Deep Work - book review
This is the second blog post in "Programmer’s Bookshelf" category, and today I would like to share with you my opinion on the "Deep Work" book by Cal Newport. It’s not about programming, but it’s still beneficial to any software developer out there.
After the first 2 or 3 hours of reading Cal Newport "Deep Work," I was under the impression that this book is a manifesto against modern world Internet-oriented society. It argues with the tendency of being always online reachable, continuously exposed to gigabytes of poor quality information, and chasing all possible updates. Only because we might miss something important. "Deep Work" encourages us to take a few steps back, slow down, and think about what the most essential goals in our life are. In the introductory chapter, Cal Newport explains: "This book is best described as an attempt to formalize and explain my attraction to depth over shallowness, and to detail the types of strategies that have helped me act on this attraction.". It’s important to understand that it is not a silver-bullet or apply-without-questioning kind of book. It’s the author’s view on the deep work, and he explains it from a specific perspective - a computer science professor at Georgetown University.
What is Deep Work?
So, what kind of work is "deep work?" We can find, let’s say, a formal definition in the book that says: "Professional activities performed in a state of distraction-free concentration that pushes your cognitive capabilities to their limit. These efforts create new value, improve your skill, and are hard to replicate." But we can also find a more human-friendly and much better suite definition in it: the type of work that optimizes your performance is deep work. If we combine it with the idea of concentrating on the most important and most valuable activities most of the time, we can see that deep work supports attempts to making our life more meaningful. I’ve read many reviews that shared the opinion that this kind of thinking is caused by a selfish lust for power or something similar. I can’t agree with that. I see bringing more meaning to life a collaborative activity. If we can’t share our happiness or success with others, the effort we put to progress is pointless. The better we become, the better results we can produce for others.
|"Deep work is at a severe disadvantage in a technopoly because it builds on values like quality, craftsmanship, and mastery that are decidedly old-fashioned and nontechnological."|
Deep Work: Rules for Focused Success in a Distracted World
Deep work is the ability to focus without distraction on a cognitively demanding task. It's a skill that allows you to quickly master complicated information and produce better results in less time. Deep work will make you better at what you do and provide the sense of true fulfillment that comes from craftsmanship. In short, deep work is like a super power in our increasingly competitive twenty-first century economy. And yet, most people have lost the ability to go deep-spending their days instead in a frantic blur of e-mail and social media, not even realizing there's a better way. (source: amazon.com)
How to practice Deep Work?

# [Directive A]
Could you reproduce the book review from "Deep Work - book" through "developer out there.", inclusive, replacing "blog post" with "article"?

# [Data for the task]
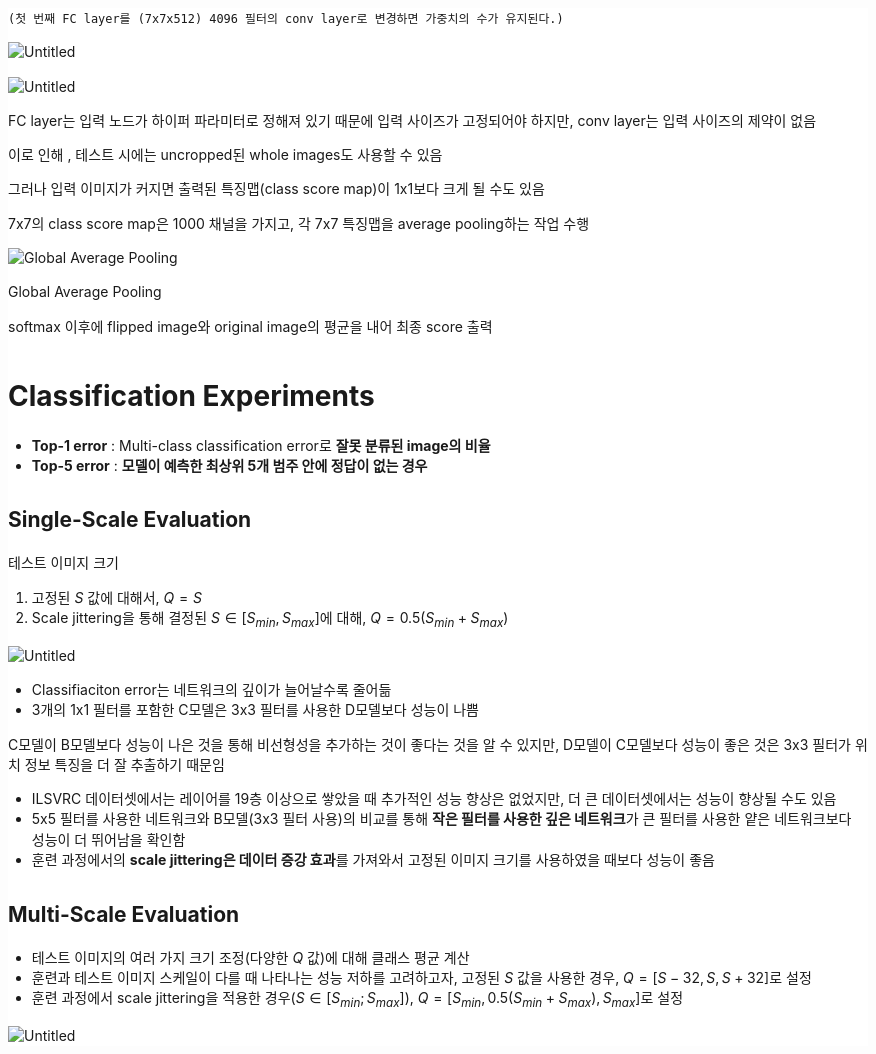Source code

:     (첫 번째 FC layer를 (7x7x512) 4096 필터의 conv layer로 변경하면 가중치의 수가 유지된다.)
    

![Untitled](https://s3-us-west-2.amazonaws.com/secure.notion-static.com/daa6f7be-201b-4aa4-be46-8e09c51c40a9/Untitled.png)

![Untitled](https://s3-us-west-2.amazonaws.com/secure.notion-static.com/d96c865f-a5d4-4076-9dda-0ecef0f69a12/Untitled.png)

FC layer는 입력 노드가 하이퍼 파라미터로 정해져 있기 때문에 입력 사이즈가 고정되어야 하지만, conv layer는 입력 사이즈의 제약이 없음

이로 인해 , 테스트 시에는 uncropped된 whole images도 사용할 수 있음

그러나 입력 이미지가 커지면 출력된 특징맵(class score map)이 1x1보다 크게 될 수도 있음

7x7의 class score map은 1000 채널을 가지고, 각 7x7 특징맵을 average pooling하는 작업 수행

![Global Average Pooling](https://s3-us-west-2.amazonaws.com/secure.notion-static.com/89407fe6-da5c-4ac8-b98d-3cc86de2978a/Untitled.png)

Global Average Pooling

softmax 이후에 flipped image와 original image의 평균을 내어 최종 score 출력

# Classification Experiments

- **Top-1 error** : Multi-class classification error로 **잘못 분류된 image의 비율**
- **Top-5 error** : **모델이 예측한 최상위 5개 범주 안에 정답이 없는 경우**

## Single-Scale Evaluation

테스트 이미지 크기

1. 고정된 $S$ 값에 대해서, $Q = S$   
2. Scale jittering을 통해 결정된 $S ∈ [S_{min}, S_{max}]$에 대해,  $Q = 0.5(S_{min} + S_{max})$ 

![Untitled](https://s3-us-west-2.amazonaws.com/secure.notion-static.com/12793b08-5e90-4b65-b059-e778cfbb2ed9/Untitled.png)

- Classifiaciton error는 네트워크의 깊이가 늘어날수록 줄어듦
- 3개의 1x1 필터를 포함한 C모델은 3x3 필터를 사용한 D모델보다 성능이 나쁨

C모델이 B모델보다 성능이 나은 것을 통해 비선형성을 추가하는 것이 좋다는 것을 알 수 있지만, D모델이 C모델보다 성능이 좋은 것은  3x3 필터가 위치 정보 특징을 더 잘 추출하기 때문임

- ILSVRC 데이터셋에서는 레이어를 19층 이상으로 쌓았을 때 추가적인 성능 향상은 없었지만, 더  큰 데이터셋에서는 성능이 향상될 수도 있음
- 5x5 필터를 사용한 네트워크와 B모델(3x3 필터 사용)의 비교를 통해 **작은 필터를 사용한 깊은 네트워크**가 큰 필터를 사용한 얕은 네트워크보다 성능이 더 뛰어남을 확인함
- 훈련 과정에서의 **scale jittering은 데이터 증강 효과**를 가져와서 고정된 이미지 크기를 사용하였을 때보다 성능이 좋음

## Multi-Scale Evaluation

- 테스트 이미지의 여러 가지 크기 조정(다양한 $Q$ 값)에 대해 클래스 평균 계산
- 훈련과 테스트 이미지 스케일이 다를 때 나타나는 성능 저하를 고려하고자, 고정된 $S$ 값을 사용한 경우,  $Q = [S − 32, S, S + 32]$로 설정
- 훈련 과정에서 scale jittering을 적용한 경우($S ∈ [S_{min}; S_{max}]$),  $Q = [{S_{min}, 0.5(S_{min} + S_{max}), S_{max}}]$로 설정

![Untitled](https://s3-us-west-2.amazonaws.com/secure.notion-static.com/72641941-7e51-4a63-b7e6-c43514adcb1e/Untitled.png)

# [Directive B]
Can you turn the listing, from the line holding "## Multi-Scale Evaluation" through the end of the listing, both ends included, into a Markdown table with a "No." column for the row number and a "Line" column for the line, leaving out blank lines?

# [Expected output A]
Deep Work - book review
This is the second article in "Programmer’s Bookshelf" category, and today I would like to share with you my opinion on the "Deep Work" book by Cal Newport. It’s not about programming, but it’s still beneficial to any software developer out there.

# [Expected output B]
| No. | Line |
|---|---|
| 1 | ## Multi-Scale Evaluation |
| 2 | - 테스트 이미지의 여러 가지 크기 조정(다양한 $Q$ 값)에 대해 클래스 평균 계산 |
| 3 | - 훈련과 테스트 이미지 스케일이 다를 때 나타나는 성능 저하를 고려하고자, 고정된 $S$ 값을 사용한 경우,  $Q = [S − 32, S, S + 32]$로 설정 |
| 4 | - 훈련 과정에서 scale jittering을 적용한 경우($S ∈ [S_{min}; S_{max}]$),  $Q = [{S_{min}, 0.5(S_{min} + S_{max}), S_{max}}]$로 설정 |
| 5 | ![Untitled](https://s3-us-west-2.amazonaws.com/secure.notion-static.com/72641941-7e51-4a63-b7e6-c43514adcb1e/Untitled.png) |